For both mitochondrial genes, high haplotype diversity was observed in the context of the very low nucleotide diversity. This suggests a high number of low frequency variants, which has been observed for other Anopheles spp.43. The smaller sample size tested here may contribute to the low frequencies observed, so increasing the number of specimens screened with this amplicon panel would provide greater insights into the population dynamics.

Our study has demonstrated the utility of an amp-seq panel as a viable screening technique for SNPs associated with insecticide resistance. The detection of previously unreported missense SNPs also demonstrates its potential usage for the identification of new SNPs that may be involved in insecticide resistance, if used in tandem with phenotypic studies.
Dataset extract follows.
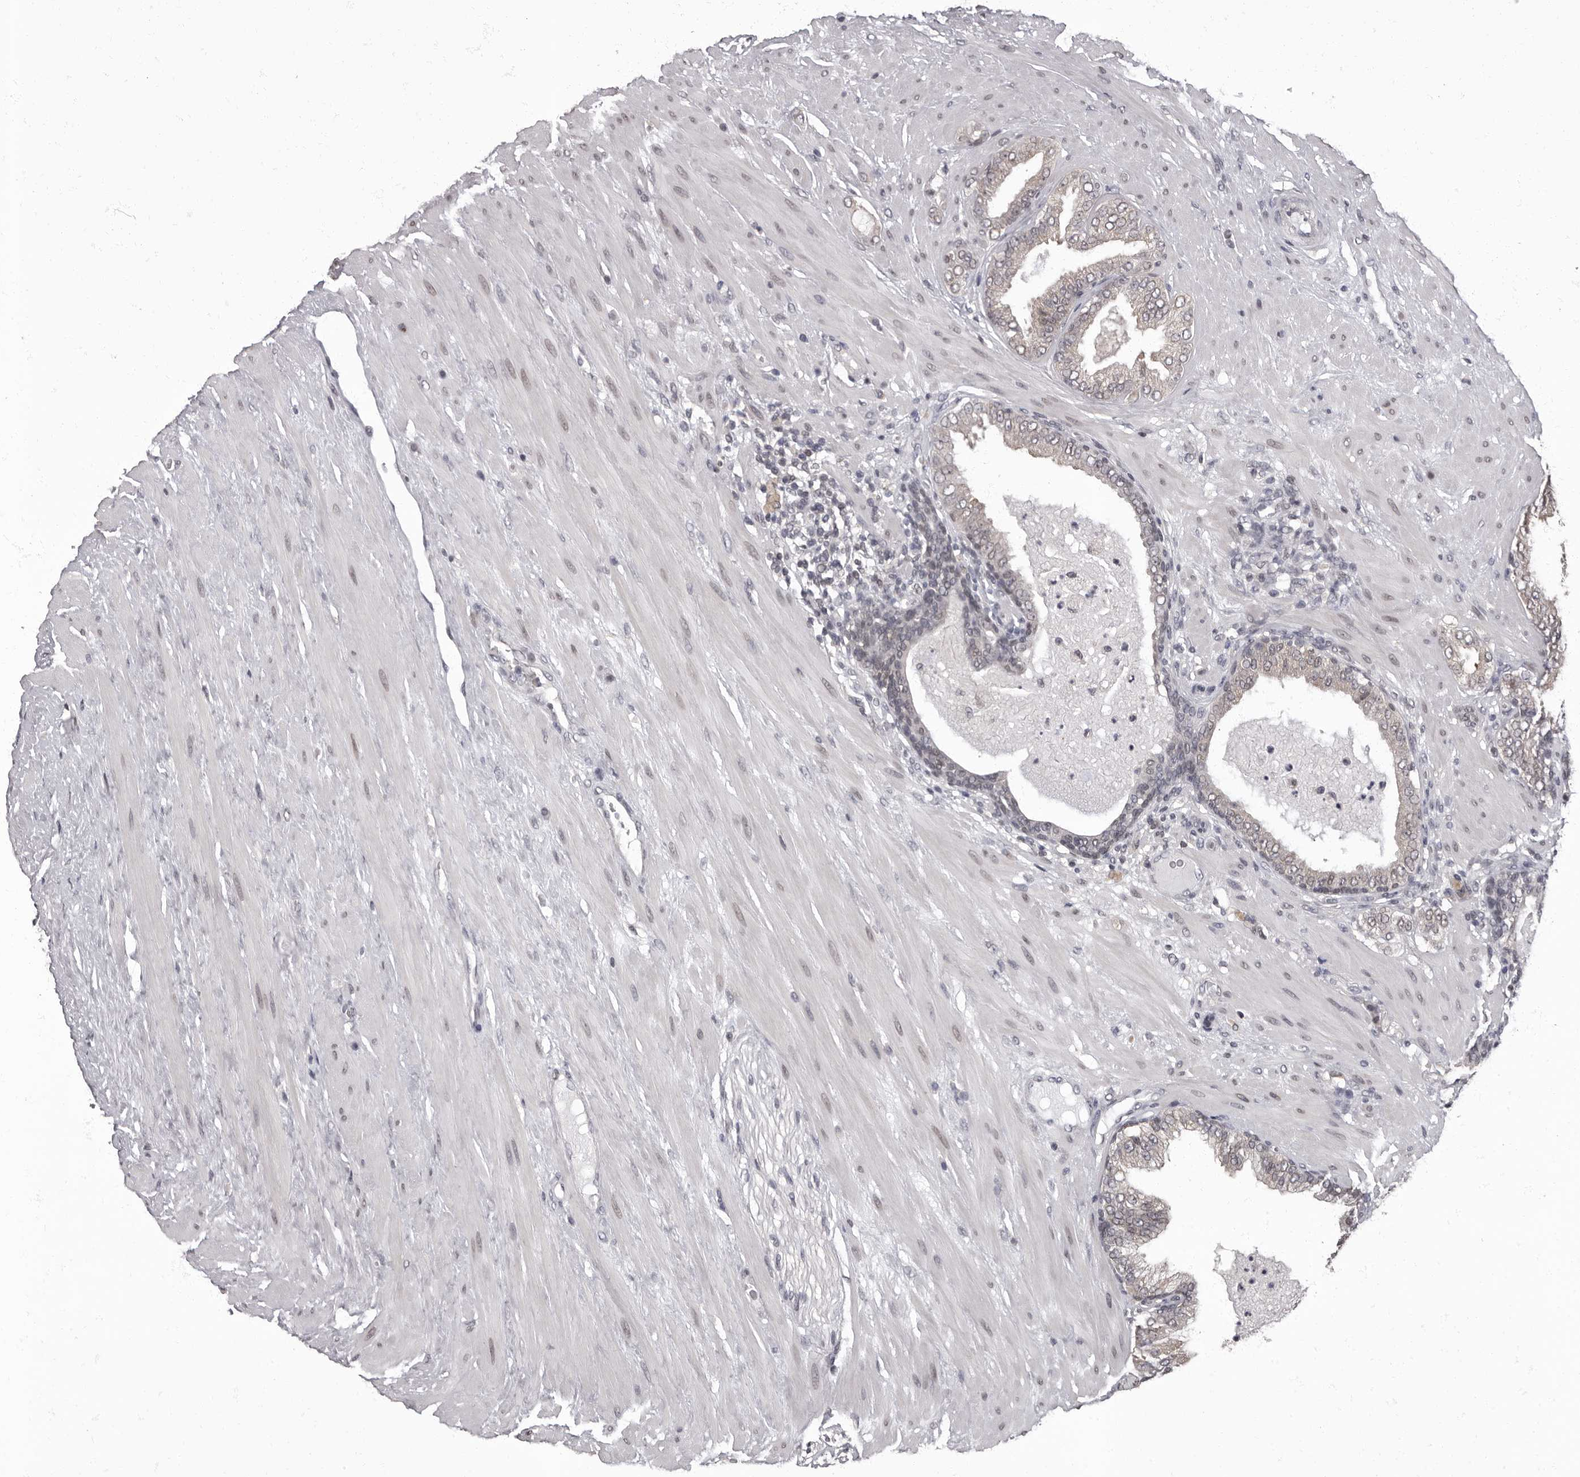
{"staining": {"intensity": "weak", "quantity": ">75%", "location": "nuclear"}, "tissue": "prostate cancer", "cell_type": "Tumor cells", "image_type": "cancer", "snomed": [{"axis": "morphology", "description": "Adenocarcinoma, Low grade"}, {"axis": "topography", "description": "Prostate"}], "caption": "Immunohistochemical staining of human prostate cancer exhibits weak nuclear protein expression in about >75% of tumor cells.", "gene": "C1orf50", "patient": {"sex": "male", "age": 63}}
Currently the use of this panel in a field setting may be limited by access to sequencing platforms, and a lack of bioinformatics expertise, and as such could be of more use in a research setting. However the use of a portable sequencer such as the long-read MinION could help to overcome this, along with a graphical web interface platform for data analysis, as successfully implemented for malaria and tuberculosis70,71.

Importantly, informed vector control methods are needed to meet the World Health Organization goals of reducing malaria mortality by 90% within the next 7 years. Whilst gains have been made since this target was established, in recent years the number of cases has stabilised. New impetus is needed for large-scale surveillance studies with high throughput molecular tools to rapidly inform policy choices and reduce malaria cases. Our assay, which can be easily extended to other loci, represents a tool and opportunity to perform molecular surveillance in a vector heavily involved in malaria transmission across Africa.